North Alaskan Eskimos - Marriage and Family



Marriage. Traditionally, incest prohibitions applied absolutely to siblings, strongly to first cousins, and rather weakly beyond that. Parents attempted to control, and certainly to influence, their children's choice of a spouse, but there was no institutionalized betrothal system. Monogamy predominated, with polygyny practiced by a few wealthy men, most of whom had two wives, but a few of whom had as many as five. Polyandry was permitted, but was extremely rare. Postmarital residence was bilocal. Divorce was common, especially during the early years of adult life. It could be effected by either party.

Domestic Unit. A household could consist of a single conjugal family, but usually comprised two or more conjugal families connected by sibling or cousin ties reckoned through either the female or male lines, or both. Adjacent houses were usually occupied by people who were closely related and often were connected to one another by tunnels or passageways, the whole being a single economic and political unit managed by the family head and his wife. Three-generation households were common. This general pattern prevailed until the late 1960s, after which the population increase and the imposition of the U.S. system of land ownership and of clearly bounded property lines in the villages made it difficult to perpetuate.

Inheritance. Individually owned movable property was buried with the deceased. Houses, boats, and other items owned by the family as a whole continued to be used by the surviving members of that family.

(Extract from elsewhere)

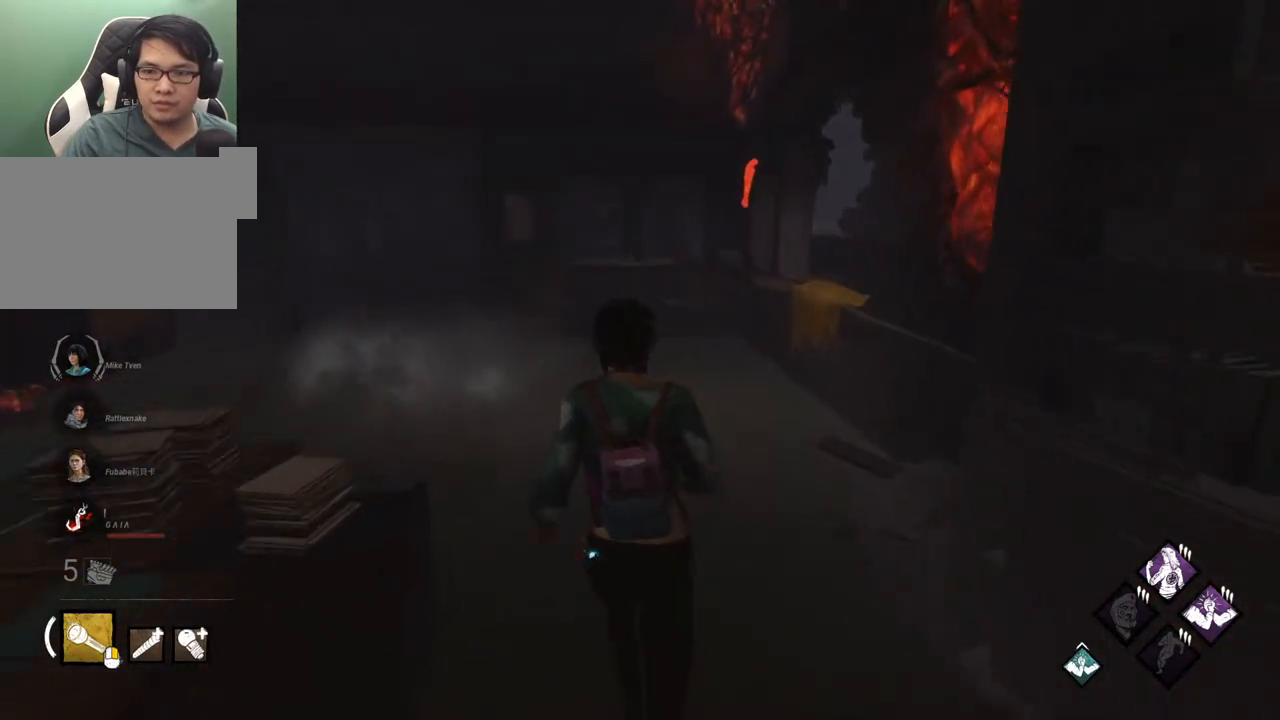
{"keys": ["a", "shift", "w"], "mouse": [], "mouse_move": "right", "events": [[483, "a", "down"]]}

Socialization. Traditionally, the ratio of adults to children was high, and children received a great deal of individual attention and supervision. Discipline was permissive. Children were encouraged to learn by a combination of admonition, example, and especially practice. The traditional approach is still preferred in native households. As the ratio of children to adults increased in the twentieth century, however, it became less effective because there were too many children to look after with the same level of care. Jobs now take one or more parents out of the house for several hours each day, and much socialization takes place outside the family context, primarily in schools.